Chaque page de cet atlas correspond à une tranche du modèle en volume de Munsell. Il y a 2 tomes de cet atlas; l’un est dédié aux couleurs chaudes etl’autre aux couleurs froides.
Chaque page de cet atlas présente un classement particulier qui se nomme « triangle de désaturation » : chaque page est consacré à une couleur pure qui sa désature vers une gamme de gris neutre.
Cette planche par exemple est faite uniquement avec du orange mêlé de noir et de blanc. Si on extrait trois échantillons très différents de cette planche, cela crée une harmonie « homochrome » .
En effet, il y aura une harmonie puisque c’est strictement la même couleur avec des différences de saturation et de clarté."
Un peintre qui fait un usage extraordinaire de la couleur ? 

“Michel Carrade. C’est un peintre dont j’ai un tableau ici même. C’est absolument incroyable l'expérience de couleurs que fait Michel Carrade. Je trouve cela fantastique en termes de couleurs. Autour de ce vert on a du jaune et du bleu avec des différence de saturation et de clarté, Michel Carrade propose ici des gammes dites analogues.”

Un musée qui vous parle particulièrement ? 

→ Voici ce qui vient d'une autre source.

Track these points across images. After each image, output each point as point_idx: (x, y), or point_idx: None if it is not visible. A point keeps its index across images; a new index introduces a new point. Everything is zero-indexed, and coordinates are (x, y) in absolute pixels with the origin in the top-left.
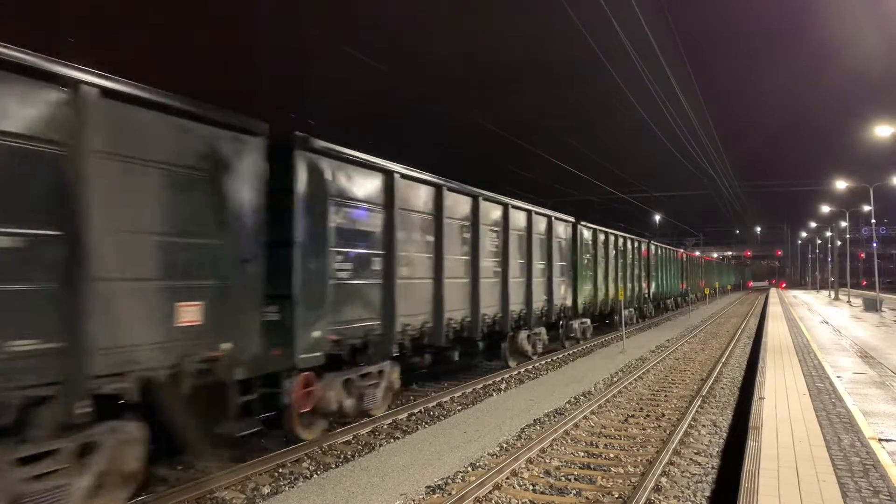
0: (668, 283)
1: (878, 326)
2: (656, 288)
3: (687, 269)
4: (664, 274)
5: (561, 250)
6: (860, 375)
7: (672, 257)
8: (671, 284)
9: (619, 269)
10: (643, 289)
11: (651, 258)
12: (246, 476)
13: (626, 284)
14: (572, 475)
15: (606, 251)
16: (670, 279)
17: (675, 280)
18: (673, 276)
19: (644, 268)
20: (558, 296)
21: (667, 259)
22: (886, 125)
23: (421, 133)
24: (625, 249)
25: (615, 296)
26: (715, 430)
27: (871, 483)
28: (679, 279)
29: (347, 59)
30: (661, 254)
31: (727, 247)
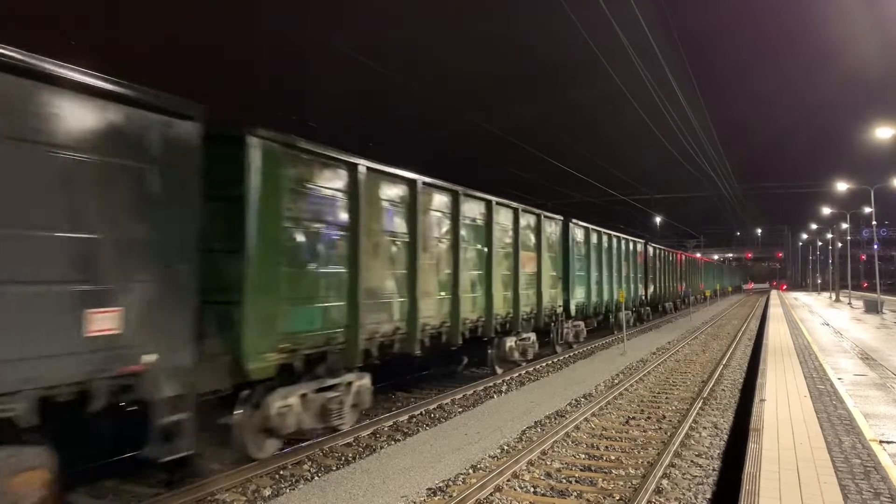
0: (667, 286)
1: (879, 328)
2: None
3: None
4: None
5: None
6: (861, 377)
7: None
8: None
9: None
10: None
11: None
12: (247, 478)
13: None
14: (573, 477)
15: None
16: (668, 281)
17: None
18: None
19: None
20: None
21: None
22: (887, 127)
23: (421, 133)
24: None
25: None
26: (716, 432)
27: (873, 485)
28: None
29: (348, 59)
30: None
31: (728, 249)
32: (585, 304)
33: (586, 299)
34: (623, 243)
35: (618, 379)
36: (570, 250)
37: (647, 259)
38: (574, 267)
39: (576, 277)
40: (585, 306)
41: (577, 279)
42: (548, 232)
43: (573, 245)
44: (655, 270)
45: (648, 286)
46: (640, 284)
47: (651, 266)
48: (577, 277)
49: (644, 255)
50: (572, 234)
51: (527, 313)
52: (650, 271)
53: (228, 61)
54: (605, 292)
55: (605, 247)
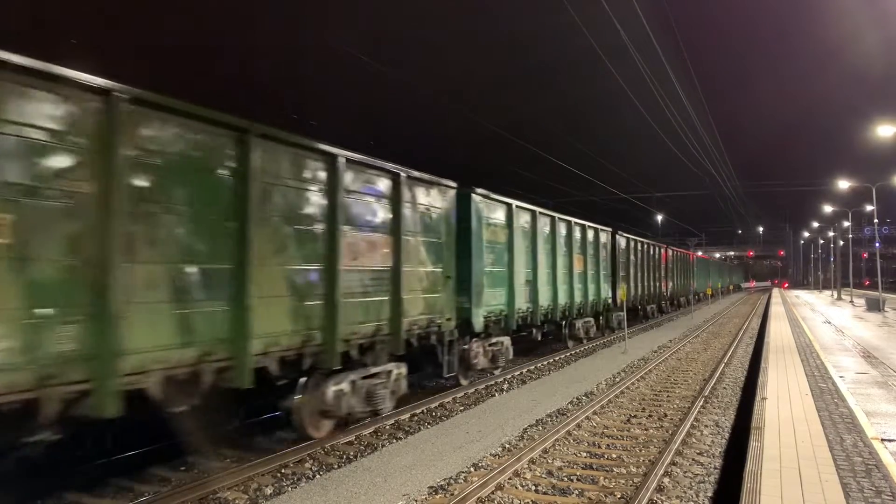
0: (647, 285)
1: (881, 326)
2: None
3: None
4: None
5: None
6: (863, 375)
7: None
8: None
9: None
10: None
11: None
12: (249, 476)
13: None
14: (575, 475)
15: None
16: (649, 281)
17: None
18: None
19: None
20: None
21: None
22: (888, 125)
23: (422, 133)
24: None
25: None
26: (717, 431)
27: (874, 483)
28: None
29: (349, 59)
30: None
31: (729, 247)
32: (505, 312)
33: (507, 306)
34: (578, 231)
35: (619, 377)
36: (474, 236)
37: (615, 253)
38: (481, 261)
39: (485, 276)
40: (505, 316)
41: (488, 278)
42: (421, 205)
43: (479, 228)
44: (631, 267)
45: (619, 286)
46: (604, 284)
47: (625, 262)
48: (490, 276)
49: (611, 248)
50: (477, 212)
51: (370, 334)
52: (621, 268)
53: (228, 59)
54: (547, 295)
55: (546, 234)
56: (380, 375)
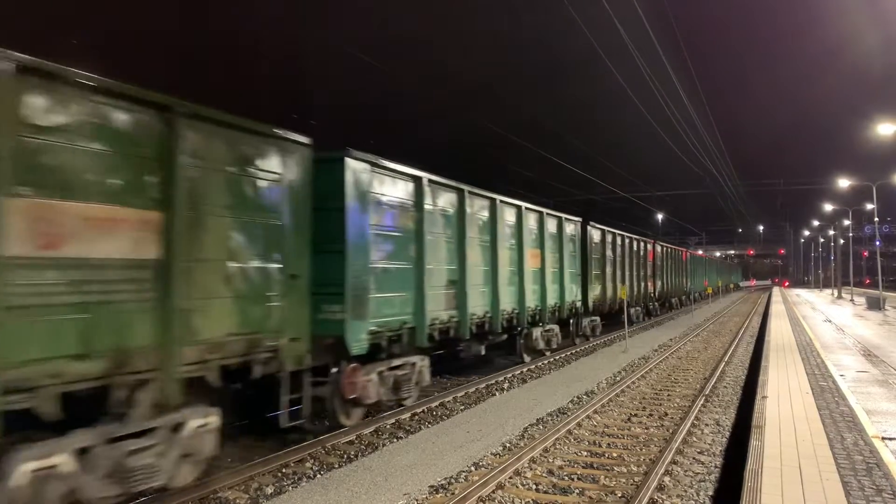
0: (628, 285)
1: (882, 325)
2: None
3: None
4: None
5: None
6: (863, 374)
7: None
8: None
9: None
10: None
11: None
12: (249, 476)
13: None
14: (575, 474)
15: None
16: (632, 279)
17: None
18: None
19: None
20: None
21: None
22: (889, 123)
23: (422, 133)
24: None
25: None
26: (718, 429)
27: (875, 481)
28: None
29: (350, 59)
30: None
31: (730, 245)
32: (410, 324)
33: (415, 315)
34: (534, 220)
35: (620, 376)
36: (351, 219)
37: (587, 248)
38: (364, 254)
39: (373, 275)
40: (409, 330)
41: (378, 278)
42: (232, 169)
43: (361, 208)
44: (608, 264)
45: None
46: (570, 284)
47: (600, 258)
48: (383, 275)
49: (581, 242)
50: (356, 187)
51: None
52: (595, 265)
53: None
54: (483, 299)
55: (483, 222)
56: (152, 435)
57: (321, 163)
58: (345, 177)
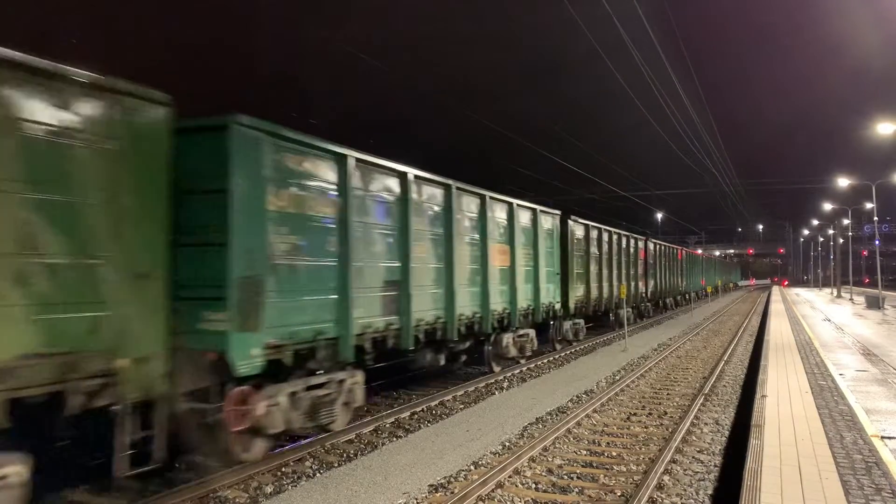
0: (618, 285)
1: (881, 324)
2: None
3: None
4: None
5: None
6: (862, 373)
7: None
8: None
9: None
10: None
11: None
12: (249, 475)
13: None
14: (575, 473)
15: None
16: (622, 279)
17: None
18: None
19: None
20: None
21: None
22: (888, 122)
23: (423, 132)
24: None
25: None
26: (717, 429)
27: (874, 480)
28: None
29: (351, 58)
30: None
31: (729, 245)
32: (328, 336)
33: (337, 323)
34: (502, 211)
35: (619, 375)
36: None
37: (567, 244)
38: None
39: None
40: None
41: (283, 275)
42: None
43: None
44: (593, 263)
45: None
46: (547, 284)
47: (583, 256)
48: (287, 273)
49: (561, 238)
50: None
51: None
52: (578, 264)
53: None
54: (434, 301)
55: (435, 212)
56: None
57: (197, 132)
58: (230, 149)
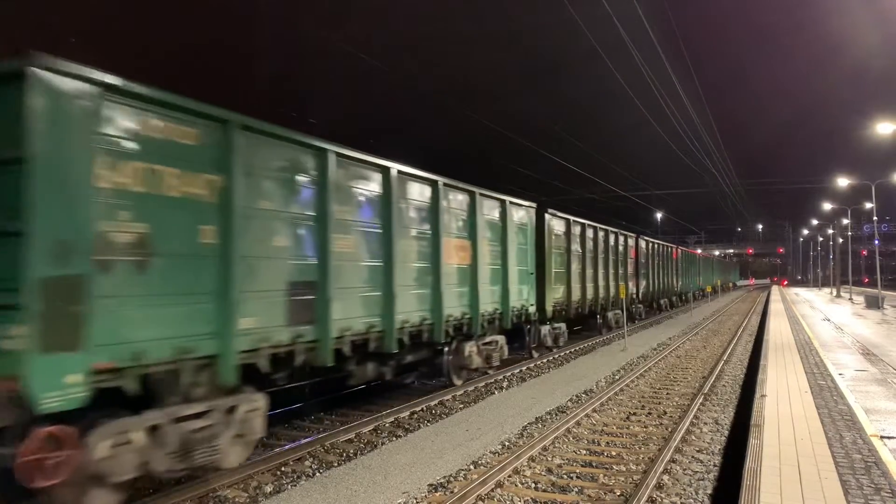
0: (605, 286)
1: (880, 324)
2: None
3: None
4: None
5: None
6: (862, 373)
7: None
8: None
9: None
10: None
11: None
12: (248, 475)
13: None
14: (574, 473)
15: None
16: (609, 279)
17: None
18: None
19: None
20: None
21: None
22: (888, 122)
23: (423, 131)
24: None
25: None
26: (717, 428)
27: (873, 480)
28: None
29: (351, 57)
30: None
31: (729, 244)
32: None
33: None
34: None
35: (619, 375)
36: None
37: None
38: (83, 238)
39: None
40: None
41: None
42: None
43: (72, 152)
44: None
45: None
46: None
47: (563, 254)
48: (120, 274)
49: (536, 234)
50: (65, 116)
51: None
52: (557, 262)
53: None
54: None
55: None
56: None
57: None
58: (28, 105)
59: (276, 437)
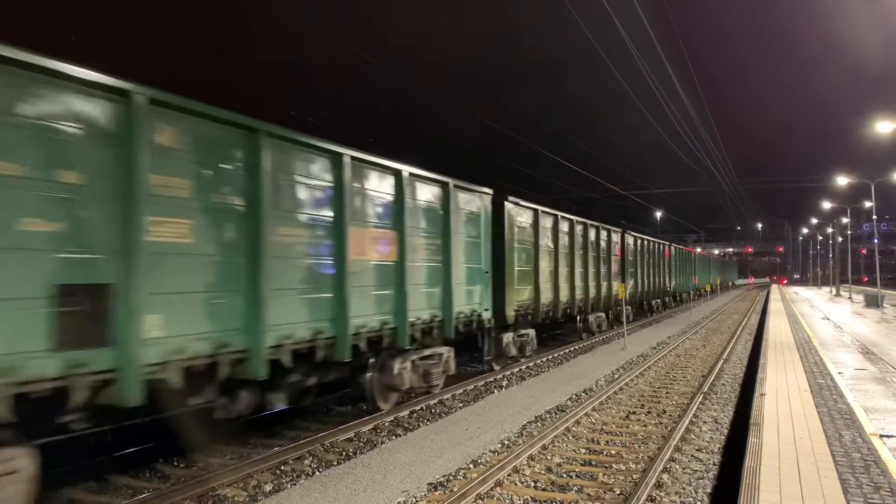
0: (582, 287)
1: (880, 323)
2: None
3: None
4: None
5: None
6: (861, 372)
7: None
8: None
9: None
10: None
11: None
12: (248, 473)
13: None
14: (574, 472)
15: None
16: (588, 279)
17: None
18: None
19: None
20: None
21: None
22: (887, 121)
23: (422, 130)
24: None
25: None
26: (716, 427)
27: (873, 479)
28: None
29: (351, 57)
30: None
31: (728, 243)
32: None
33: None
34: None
35: (618, 374)
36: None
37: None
38: None
39: None
40: None
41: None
42: None
43: None
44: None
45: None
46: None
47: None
48: None
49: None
50: None
51: None
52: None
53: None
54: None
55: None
56: None
57: None
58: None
59: (276, 435)
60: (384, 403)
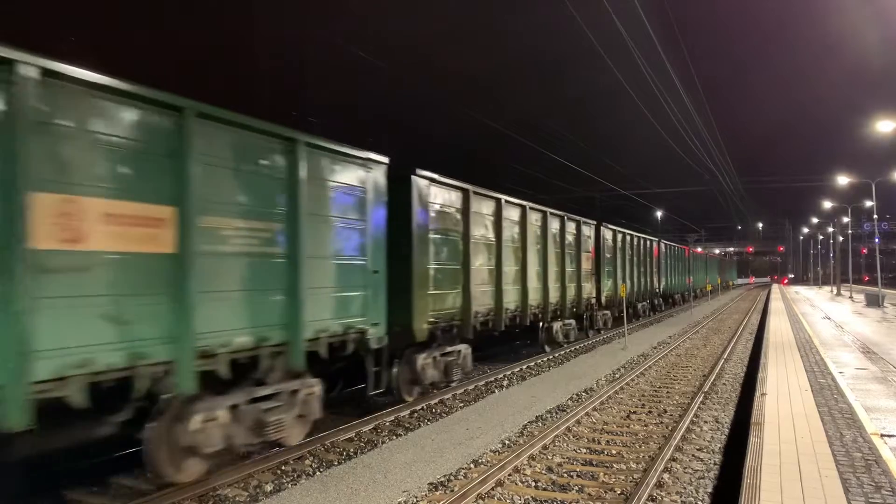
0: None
1: (881, 322)
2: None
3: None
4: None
5: None
6: (862, 371)
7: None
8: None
9: None
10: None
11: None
12: (249, 474)
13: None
14: (574, 471)
15: None
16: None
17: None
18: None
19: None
20: None
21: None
22: (888, 120)
23: (422, 129)
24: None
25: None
26: (717, 427)
27: (874, 478)
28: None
29: (351, 56)
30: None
31: (729, 243)
32: None
33: None
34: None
35: (619, 373)
36: None
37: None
38: None
39: None
40: None
41: None
42: None
43: None
44: (483, 252)
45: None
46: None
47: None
48: None
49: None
50: None
51: None
52: (449, 255)
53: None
54: None
55: None
56: None
57: None
58: None
59: None
60: (408, 396)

"Le musée Soulages à Rodez est fantastique.Ce musée est construit pour lui et il a participé directement à la construction du musée. Il a tiré un parti incroyable avec la lumière. Les sols du musée sont en acier et les murs sont blancs ou en acier, il y a des grandes baies vitrées, et il y a des jeux de lumières très intéressants. C’est la première fois que je vois un peintre créer un environnement spécifique autour de sa peinture pour la valoriser."